> [Extrait choisi]
------------------------------------------------------------------------
Ce n'est pas que le genre de la pièce nouvelle soit fort bon ; ce n'est pas le genre que je loue, c'est la facture. Le genre est celui de Marivaux ; c'est une surprise de l'amour, c'est une passion qui frappe comme une attaque d'apoplexie; en un mot, c'est du Marivaux, mais non pas du Marivaux tout pur ; c'est du Marivaux sans marivaudage, sans jargon précieux, sans pointes déguisées en naïvetés, sans babil à prétention, sans assauts d'esprit, sans anatomie du cœur, sans tous les vices qui défigurent le dialogue de Marivaux.

Quand Marivaux introduisit sur la scène comique cette métaphysique du sentiment, on peignait encore les mœurs et les caractères ; on n'était point encore dégoûté de la gaieté, du naturel et du comique. Son genre n'eut guère de succès qu'au Théâtre Italien, qui, pour se distinguer du Théâtre Français, n'avait que la ressource du mauvais goût ; mais depuis quelques années, sous prétexte de grands changemens arrivés dans la société, le genre de Marivaux a pris faveur et s'est mis en crédit. Les Fausses Confidences, le Jeu de l'Amour et du Hasard, le Legs, l'Epreuve nouvelle, sont des pièces à la mode, des pièces applaudies, et j'ignore ce qui empêche qu'on ne joue la Surprise de l'Amour, l'Heureux Stratagème, la Double Inconstance, et plusieurs autres ; car Marivaux a beaucoup produit : c'était un auteur fécond, mais peu varié ; ses nombreuses pièces, renfermées en sept volumes, ne sont qu'une seule et même comédie, la Surprise de l'Amour. Il n'est pas étonnant que l'auteur des Suites d'un Bal masqué ait écrit dans le genre de Marivaux, genre agréable au public, agréable surtout aux femmes, qui regardent les aventures du cœur comme les incidens les plus intéressans de la société ; mais ce qui n'est pas moins surprenant qu'une surprise de l'amour, c'est qu'une femme se soit défendue contre les surprises du bel-esprit, et qu'avec autant d'esprit qu'elle en a, elle n'ait point été tentée d'en abuser, et d'en dépenser une grande partie en bagatelles et en folies.

La pièce est d'intrigue : mais tous les personnages ont leur caractère : des deux femmes, l'une est vive, étourdie, frivole et dissipée ; l'autre est douce, décente, raisonnable et sensible. Les deux amans ont de même leur physionomie : l'un est sombre, défiant et jaloux ; l'autre, ardent, généreux, passionné. La soubrette n'est dans la pièce qu'une véritable femme de chambre, qui ne dit que ce qui convient à son état, et qui n'a pas à beaucoup près le ton, l'esprit et la gaieté de nos Lisettes, de nos Finettes et de nos Marions. C'est par zèle pour ses devoirs et par complaisance pour l'auteur, que Melle. Emilie Contat s'est chargée de ce petit rôle ; cependant quelque petit que soit le rôle, il est toujours agréable de paraître dans une pièce nouvelle qui réussit.
------------------------------------------------------------------------
[Entrées d'un jeu de données]

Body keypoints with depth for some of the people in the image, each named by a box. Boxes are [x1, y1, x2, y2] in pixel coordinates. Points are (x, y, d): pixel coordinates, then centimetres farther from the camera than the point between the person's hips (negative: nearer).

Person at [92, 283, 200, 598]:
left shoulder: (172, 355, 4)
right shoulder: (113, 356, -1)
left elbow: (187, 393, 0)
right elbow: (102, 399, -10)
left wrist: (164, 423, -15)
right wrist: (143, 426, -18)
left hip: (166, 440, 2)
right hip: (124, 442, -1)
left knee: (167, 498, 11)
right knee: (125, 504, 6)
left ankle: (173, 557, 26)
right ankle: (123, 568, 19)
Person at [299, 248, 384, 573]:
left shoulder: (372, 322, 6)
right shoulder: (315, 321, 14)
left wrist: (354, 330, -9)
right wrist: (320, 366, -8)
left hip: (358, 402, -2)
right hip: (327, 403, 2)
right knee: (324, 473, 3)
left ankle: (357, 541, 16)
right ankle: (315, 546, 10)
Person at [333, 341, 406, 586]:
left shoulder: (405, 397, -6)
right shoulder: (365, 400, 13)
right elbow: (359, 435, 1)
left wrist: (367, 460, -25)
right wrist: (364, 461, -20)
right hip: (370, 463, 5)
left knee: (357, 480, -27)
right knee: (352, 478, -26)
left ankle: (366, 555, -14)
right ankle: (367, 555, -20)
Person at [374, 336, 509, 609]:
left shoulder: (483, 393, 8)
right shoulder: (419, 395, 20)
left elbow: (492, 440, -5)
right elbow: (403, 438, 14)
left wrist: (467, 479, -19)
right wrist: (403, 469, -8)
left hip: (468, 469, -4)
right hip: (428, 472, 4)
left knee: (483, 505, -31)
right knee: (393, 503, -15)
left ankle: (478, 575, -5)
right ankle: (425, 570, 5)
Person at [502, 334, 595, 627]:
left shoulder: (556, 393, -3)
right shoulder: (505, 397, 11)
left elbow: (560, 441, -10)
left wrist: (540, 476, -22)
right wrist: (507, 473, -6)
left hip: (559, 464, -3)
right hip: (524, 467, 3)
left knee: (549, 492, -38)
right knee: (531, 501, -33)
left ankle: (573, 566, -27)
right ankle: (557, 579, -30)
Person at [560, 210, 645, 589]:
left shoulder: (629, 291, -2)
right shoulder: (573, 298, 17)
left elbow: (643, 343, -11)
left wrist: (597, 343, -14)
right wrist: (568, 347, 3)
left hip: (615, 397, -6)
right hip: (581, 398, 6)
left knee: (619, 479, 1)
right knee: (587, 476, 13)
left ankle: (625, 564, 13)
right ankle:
------------------------------------------------------------------------
> [Consignes de l'exercice]
(A) D'après l'extrait, en combien de volumes les nombreuses pièces de Marivaux sont-elles renfermées ?
(B) Indiquez si chacune de ces affirmations s'accorde avec l'extrait, par oui ou non, en citant les mots décisifs : (i) le genre de Marivaux n'eut guère de succès qu'au Théâtre Italien ; (ii) la soubrette de la pièce a le ton et la gaieté des Lisettes ; (iii) l'un des deux amants est sombre, défiant et jaloux.
(C) Réécrivez sous forme de liste le paragraphe de l'extrait qui commence par « La pièce est d'intrigue », en gardant ses faits principaux.
Les entrées forment un matériau à part, sans lien avec l'extrait.

> [Réponses dans l'ordre]
(A) En sept volumes.

(B)
(i) Oui : « Son genre n'eut guère de succès qu'au Théâtre Italien ».
(ii) Non : « qui n'a pas à beaucoup près le ton, l'esprit et la gaieté de nos Lisettes ».
(iii) Oui : « l'un est sombre, défiant et jaloux ».

(C)
- La pièce est d'intrigue, mais chaque personnage a son caractère.
- Les deux femmes : l'une est vive, étourdie, frivole et dissipée, l'autre douce, décente, raisonnable et sensible.
- Les deux amants : l'un est sombre, défiant et jaloux, l'autre ardent, généreux et passionné.
- La soubrette n'est qu'une véritable femme de chambre, loin du ton, de l'esprit et de la gaieté des Lisettes, des Finettes et des Marions.
- Melle Emilie Contat a accepté ce petit rôle par zèle pour ses devoirs et par complaisance pour l'auteur.
- Il est toujours agréable de paraître dans une pièce nouvelle qui réussit.